** Stored data follows **

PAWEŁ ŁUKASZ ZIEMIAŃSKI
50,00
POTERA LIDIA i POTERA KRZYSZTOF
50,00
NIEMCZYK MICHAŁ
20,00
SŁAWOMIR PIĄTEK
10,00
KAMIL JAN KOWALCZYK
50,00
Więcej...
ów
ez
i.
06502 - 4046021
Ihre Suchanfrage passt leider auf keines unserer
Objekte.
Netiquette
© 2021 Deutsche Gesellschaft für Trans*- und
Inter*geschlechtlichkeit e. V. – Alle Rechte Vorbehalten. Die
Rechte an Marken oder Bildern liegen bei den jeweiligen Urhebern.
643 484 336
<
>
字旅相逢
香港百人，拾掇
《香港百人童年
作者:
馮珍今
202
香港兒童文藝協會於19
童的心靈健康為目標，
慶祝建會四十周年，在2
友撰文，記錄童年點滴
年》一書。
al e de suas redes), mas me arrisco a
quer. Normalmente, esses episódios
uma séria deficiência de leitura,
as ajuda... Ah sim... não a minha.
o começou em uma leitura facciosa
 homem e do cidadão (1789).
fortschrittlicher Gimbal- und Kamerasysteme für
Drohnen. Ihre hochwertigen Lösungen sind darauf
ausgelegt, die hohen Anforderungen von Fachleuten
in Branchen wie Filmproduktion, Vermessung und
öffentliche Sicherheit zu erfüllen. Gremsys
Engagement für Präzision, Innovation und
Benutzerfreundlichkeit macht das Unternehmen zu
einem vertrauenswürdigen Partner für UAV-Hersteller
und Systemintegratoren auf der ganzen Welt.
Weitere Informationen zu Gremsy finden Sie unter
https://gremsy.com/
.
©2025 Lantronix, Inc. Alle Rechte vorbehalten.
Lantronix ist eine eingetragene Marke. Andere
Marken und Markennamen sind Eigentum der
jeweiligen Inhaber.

** End of Stored data **

> **Exercise brief**: The answer should consist of all lines from the records above that hold the word "sind".

> **Response area**:
Drohnen. Ihre hochwertigen Lösungen sind darauf
Marken und Markennamen sind Eigentum der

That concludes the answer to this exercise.